The story itself I feel is more sad than amusing although that maybe American sensibilities rather than Thai.
This is a nice a story. Your humor was well done. You were able to incorparate it without over doing it.
I think there is a lot of humor in every embarrassing situation, but you have such an ear for description, this story became less about laughing at a shared foible and more about being disgusted at human fragility. Your account of his accident is too dead on, I think, to laugh. This is the person sharing the humilating anecdote that instead of showing the joke of the girl-almost-had or finally getting a reason to show off his running prowess, he hammers you with fecal minutiae. He laughs at his retelling, but everyone else in the room shuffles uncomfortably, hoping his story will end soon.
Not saying there aren’t parts I didn’t enjoy. Your description of the woman and the process of getting to know her prove your understanding of the area. I just think humor like this walks a fine line and I wonder – can’t believe I’m saying this – if it might work better if you “Disney” up the shit scene?
healthier than though = healthier than THOU.
I loved the description of Eurotrash!
I loved the description of Thomas, a clean-cut button up kind of guy. It reminds me of me even though I am American.
Afterward his mother, who emailed him routinely once a week – Sundays, forwarded only articles of disasters and atrocities occurring in the Asian region and then added her thoughts on these matters.
I liked this, but I really would have liked for you to maybe give us an idea of what his mother would have said, something like, “That nice young man was only trying to help those villagers and they killed him. They killed that young man!” I hope you know what I’m getting at.
Supatra entered Jo’s looking not at all as if she’d just worked a nine hour shift…

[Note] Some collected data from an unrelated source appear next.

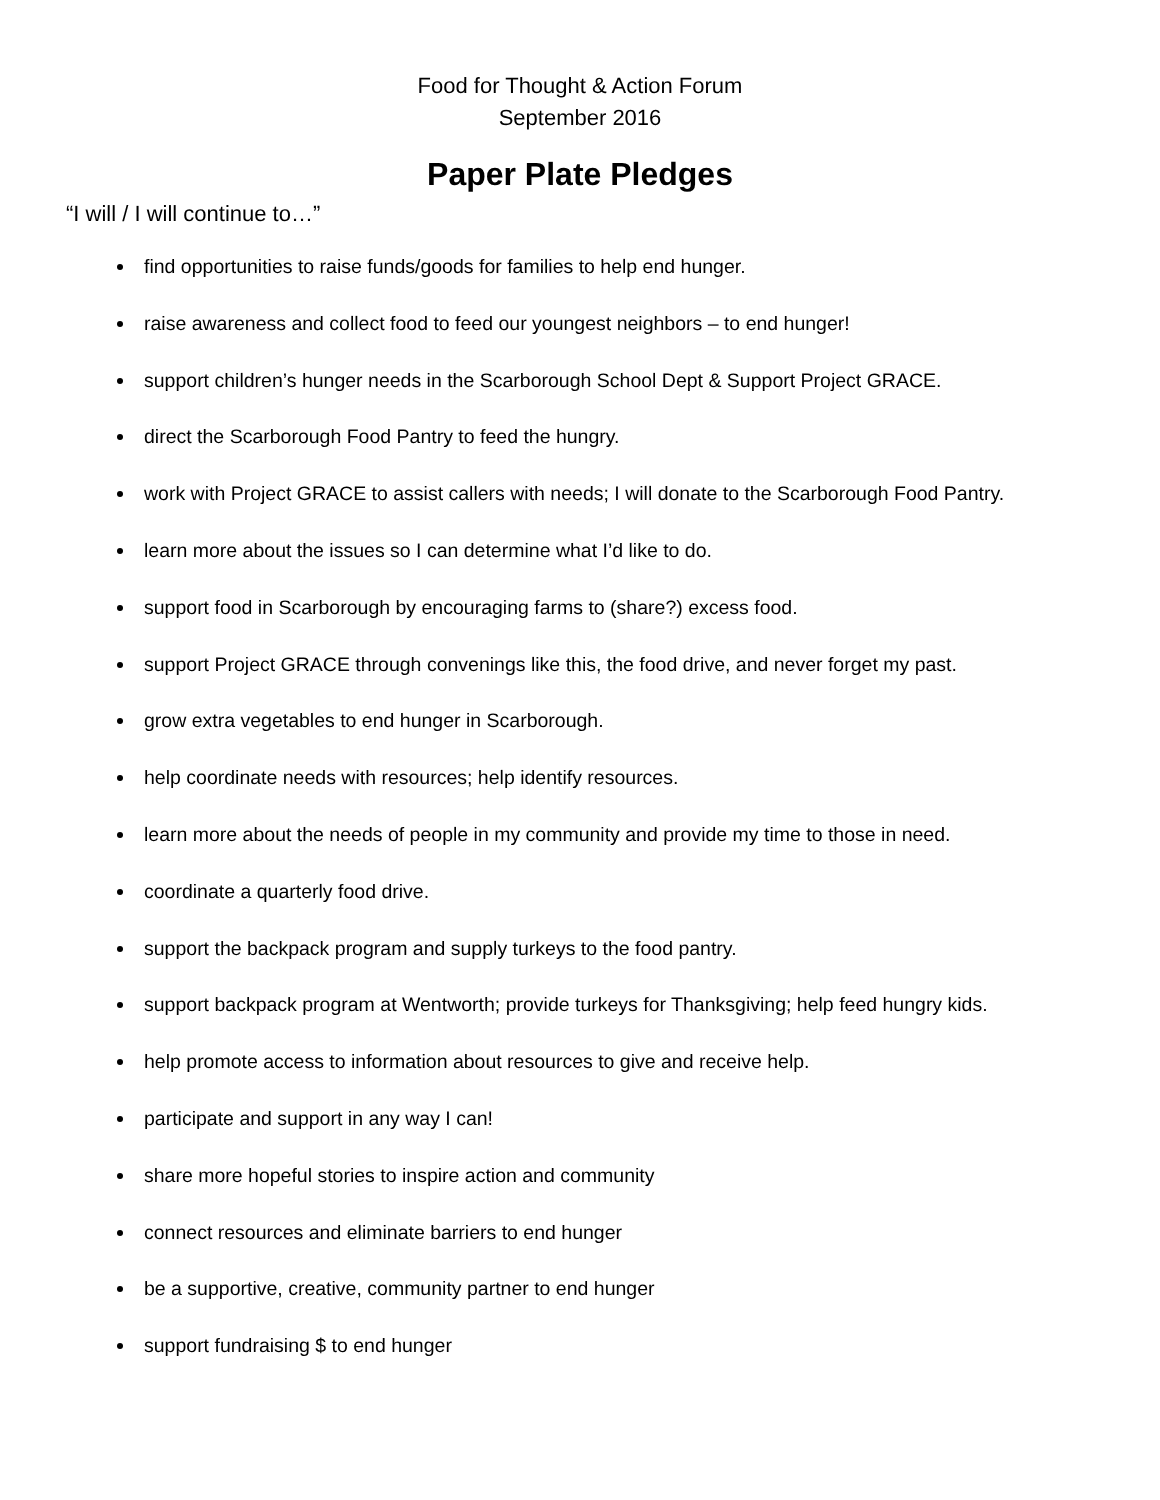Food for Thought & Action Forum
September 2016
Paper Plate Pledges
“I will / I will continue to…”
find opportunities to raise funds/goods for families to help end hunger.
raise awareness and collect food to feed our youngest neighbors – to end hunger!
support children’s hunger needs in the Scarborough School Dept & Support Project GRACE.
direct the Scarborough Food Pantry to feed the hungry.
work with Project GRACE to assist callers with needs; I will donate to the Scarborough Food Pantry.
learn more about the issues so I can determine what I’d like to do.
support food in Scarborough by encouraging farms to (share?) excess food.
support Project GRACE through convenings like this, the food drive, and never forget my past.
grow extra vegetables to end hunger in Scarborough.
help coordinate needs with resources; help identify resources.
learn more about the needs of people in my community and provide my time to those in need.
coordinate a quarterly food drive.
support the backpack program and supply turkeys to the food pantry.
support backpack program at Wentworth; provide turkeys for Thanksgiving; help feed hungry kids.
help promote access to information about resources to give and receive help.
participate and support in any way I can!
share more hopeful stories to inspire action and community
connect resources and eliminate barriers to end hunger
be a supportive, creative, community partner to end hunger
support fundraising $ to end hunger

I didn’t like the description of how she looked clean and fresh. Maybe a more interesting description, like she looked like crisp linen, or something like that.
as he knew Supatra would not rush their after work coffee.
their should be ‘there’.
The searing Thai heat was alive in this room and undeterred
I thought this line was a little clumsy. Perhaps just reword it to: the searing Thai heat was alive and undeterred in this small space.
This could give the allusion of a cramped space, maybe giving a feeling claustrophobia.
He knew enough to that sometimes there is honor in hasty retreat.
to should be ‘too’.
I didn’t think this was funny, but I did think it was well written.
I wondered though, why would Supatra not go after him? Is this something about the Thai culture? I would like for that to be explained. Also why didn’t he just tell the truth? Is that a part of the Thai culture also?
I liked this, but like I said, I didn’t find it funny. Maybe I would have if there was a little more info.
I can see the humor, but it isn’t very strong. Rare grammatical issues, and very nice overall. Good work.
“his short side parted dark hair sprinkled with gray, collared shirt and solid – never multicolored tie” This sentence may need a few commas or to be reworded, it was very confusing for me as I read through the story.
“I just read documents and edited there English” Should be their instead of there.
“quickly became board and often even” Board should be bored.
This actually made me smile…very funny! The only problem I found were grammatical errors, or run-on sentences that needed commas. I would recommend reading back through it. But besides those, it was a good read!!